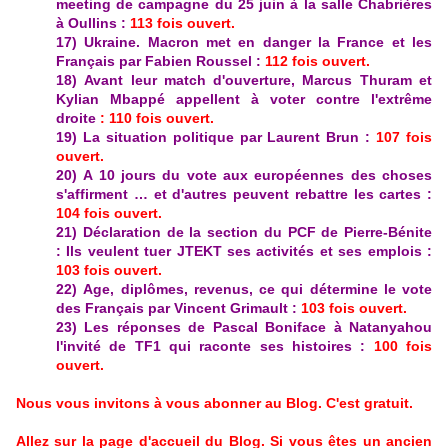
meeting de campagne du 25 juin à la salle Chabrières
à Oullins
:
113
fois ouvert.
17) Ukraine. Macron met en danger la France et les
Français par Fabien Roussel :
112 fois ouvert.
18) Avant leur match d'ouverture, Marcus Thuram et
Kylian Mbappé appellent à voter contre l'extrême
droite
: 110 fois ouvert.
19) La situation politique par Laurent Brun :
107 fois
ouvert.
20) A 10 jours du vote aux européennes des choses
s'affirment … et d'autres peuvent rebattre les cartes :
104 fois ouvert.
21) Déclaration de la section du PCF de Pierre-Bénite
: Ils veulent tuer JTEKT ses activités et ses emplois :
103 fois ouvert.
22)
Age, diplômes, revenus, ce qui détermine le vote
des Français par Vincent Grimault :
103 fois ouvert.
23) Les réponses de Pascal Boniface à Natanyahou
l'invité de TF1 qui raconte ses histoires :
100 fois
ouvert.
Nous vous invitons à vous abonner au Blog. C'est gratuit.
Allez sur la page d'accueil du Blog. Si vous êtes un ancien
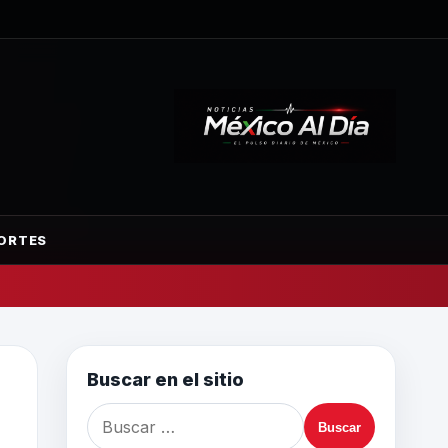
ORTES
Buscar en el sitio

__The task__. Quote only the lines that start at the line holding "Nous vous invitons" and end at the last line of the entries, including both of those lines, and omit every picture.

__Answer for the task__.
Nous vous invitons à vous abonner au Blog. C'est gratuit.
Allez sur la page d'accueil du Blog. Si vous êtes un ancien
ORTES
Buscar en el sitio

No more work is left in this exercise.